• WRITTEN TASK: Please report every line of the listing below that has the word "from" in it.

• INPUT DATA:
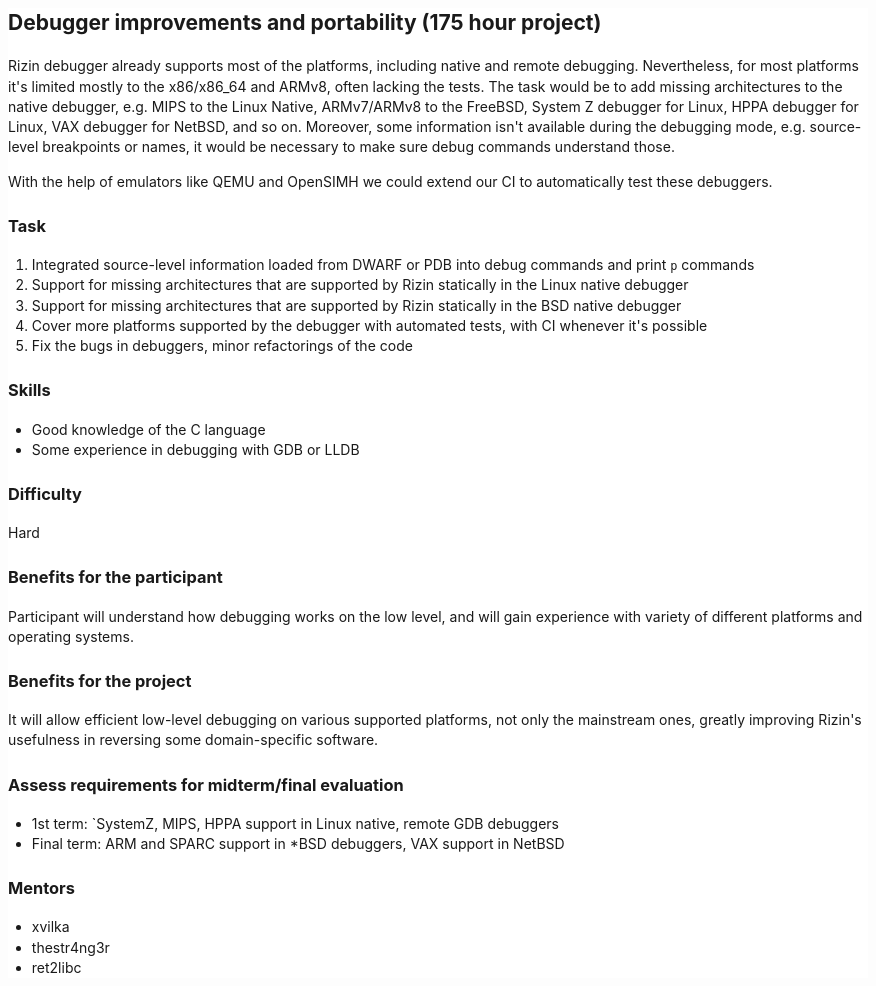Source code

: ## Debugger improvements and portability (175 hour project)

Rizin debugger already supports most of the platforms, including native and remote debugging.
Nevertheless, for most platforms it's limited mostly to the x86/x86_64 and ARMv8, often lacking the
tests. The task would be to add missing architectures to the native debugger, e.g. MIPS to the Linux
Native, ARMv7/ARMv8 to the FreeBSD, System Z debugger for Linux, HPPA debugger for Linux, VAX
debugger for NetBSD, and so on. Moreover, some information isn't available during the debugging mode, e.g. source-level breakpoints or names, it would be necessary to make sure debug commands understand those.

With the help of emulators like QEMU and OpenSIMH we could extend our CI to automatically test these
debuggers.

### Task
1. Integrated source-level information loaded from DWARF or PDB into debug commands and print `p` commands
2. Support for missing architectures that are supported by Rizin statically in the Linux native
   debugger
3. Support for missing architectures that are supported by Rizin statically in the BSD native
   debugger
4. Cover more platforms supported by the debugger with automated tests, with CI whenever it's
   possible
5. Fix the bugs in debuggers, minor refactorings of the code

### Skills
* Good knowledge of the C language
* Some experience in debugging with GDB or LLDB

### Difficulty
Hard

### Benefits for the participant
Participant will understand how debugging works on the low level, and will gain experience with variety of different platforms and operating systems.

### Benefits for the project
It will allow efficient low-level debugging on various supported platforms, not only the mainstream ones, greatly improving Rizin's usefulness in reversing some domain-specific software.

### Assess requirements for midterm/final evaluation
- 1st term: `SystemZ, MIPS, HPPA support in Linux native, remote GDB debuggers
- Final term: ARM and SPARC support in *BSD debuggers, VAX support in NetBSD

### Mentors
 - xvilka
 - thestr4ng3r
 - ret2libc
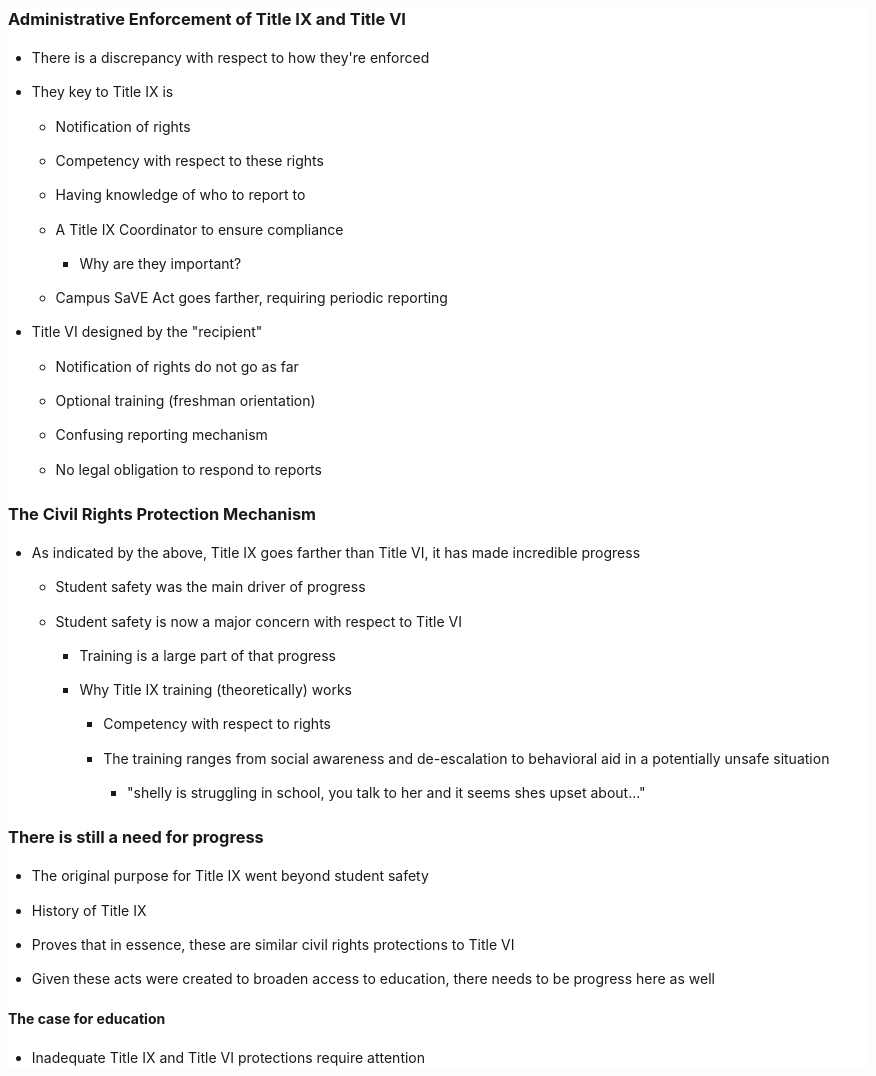 ### Administrative Enforcement of Title IX and Title VI

- There is a discrepancy with respect to how they're enforced

- They key to Title IX is

	- Notification of rights

	- Competency with respect to these rights 

	- Having knowledge of who to report to 

	- A Title IX Coordinator to ensure compliance 

		- Why are they important? 

	- Campus SaVE Act goes farther, requiring periodic reporting

- Title VI designed by the "recipient" 

	- Notification of rights do not go as far

	- Optional training (freshman orientation)

	- Confusing reporting mechanism

	- No legal obligation to respond to reports 


### The Civil Rights Protection Mechanism 

- As indicated by the above, Title IX goes farther than Title VI, it has made incredible progress

	- Student safety was the main driver of progress 

	- Student safety is now a major concern with respect to Title VI

		- Training is a large part of that progress

		- Why Title IX training (theoretically) works 

			- Competency with respect to rights

			- The training ranges from social awareness and de-escalation to behavioral aid in a potentially unsafe situation 

				- "shelly is struggling in school, you talk to her and it seems shes upset about..."

### There is still a need for progress 

- The original purpose for Title IX went beyond student safety

- History of Title IX 

- Proves that in essence, these are similar civil rights protections to Title VI

- Given these acts were created to broaden access to education, there needs to be progress here as well	

#### The case for education 

- Inadequate Title IX and Title VI protections require attention 

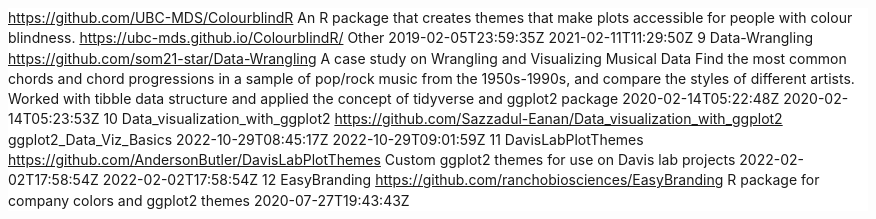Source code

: <td style="text-align: left;"><a
href="https://github.com/UBC-MDS/ColourblindR"
class="uri">https://github.com/UBC-MDS/ColourblindR</a></td>
<td style="text-align: left;">An R package that creates themes that make
plots accessible for people with colour blindness.</td>
<td style="text-align: left;"><a
href="https://ubc-mds.github.io/ColourblindR/"
class="uri">https://ubc-mds.github.io/ColourblindR/</a></td>
<td style="text-align: left;">Other</td>
<td style="text-align: left;">2019-02-05T23:59:35Z</td>
<td style="text-align: left;">2021-02-11T11:29:50Z</td>
</tr>
<tr class="odd">
<td style="text-align: left;">9</td>
<td style="text-align: left;">Data-Wrangling</td>
<td style="text-align: left;"><a
href="https://github.com/som21-star/Data-Wrangling"
class="uri">https://github.com/som21-star/Data-Wrangling</a></td>
<td style="text-align: left;">A case study on Wrangling and Visualizing
Musical Data Find the most common chords and chord progressions in a
sample of pop/rock music from the 1950s-1990s, and compare the styles of
different artists. Worked with tibble data structure and applied the
concept of tidyverse and ggplot2 package</td>
<td style="text-align: left;"></td>
<td style="text-align: left;"></td>
<td style="text-align: left;">2020-02-14T05:22:48Z</td>
<td style="text-align: left;">2020-02-14T05:23:53Z</td>
</tr>
<tr class="even">
<td style="text-align: left;">10</td>
<td style="text-align: left;">Data_visualization_with_ggplot2</td>
<td style="text-align: left;"><a
href="https://github.com/Sazzadul-Eanan/Data_visualization_with_ggplot2"
class="uri">https://github.com/Sazzadul-Eanan/Data_visualization_with_ggplot2</a></td>
<td style="text-align: left;">ggplot2_Data_Viz_Basics</td>
<td style="text-align: left;"></td>
<td style="text-align: left;"></td>
<td style="text-align: left;">2022-10-29T08:45:17Z</td>
<td style="text-align: left;">2022-10-29T09:01:59Z</td>
</tr>
<tr class="odd">
<td style="text-align: left;">11</td>
<td style="text-align: left;">DavisLabPlotThemes</td>
<td style="text-align: left;"><a
href="https://github.com/AndersonButler/DavisLabPlotThemes"
class="uri">https://github.com/AndersonButler/DavisLabPlotThemes</a></td>
<td style="text-align: left;">Custom ggplot2 themes for use on Davis lab
projects</td>
<td style="text-align: left;"></td>
<td style="text-align: left;"></td>
<td style="text-align: left;">2022-02-02T17:58:54Z</td>
<td style="text-align: left;">2022-02-02T17:58:54Z</td>
</tr>
<tr class="even">
<td style="text-align: left;">12</td>
<td style="text-align: left;">EasyBranding</td>
<td style="text-align: left;"><a
href="https://github.com/ranchobiosciences/EasyBranding"
class="uri">https://github.com/ranchobiosciences/EasyBranding</a></td>
<td style="text-align: left;">R package for company colors and ggplot2
themes</td>
<td style="text-align: left;"></td>
<td style="text-align: left;"></td>
<td style="text-align: left;">2020-07-27T19:43:43Z</td>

• RESPONSE FOR THIS EXERCISE:
1. Integrated source-level information loaded from DWARF or PDB into debug commands and print `p` commands
			- The training ranges from social awareness and de-escalation to behavioral aid in a potentially unsafe situation 
sample of pop/rock music from the 1950s-1990s, and compare the styles of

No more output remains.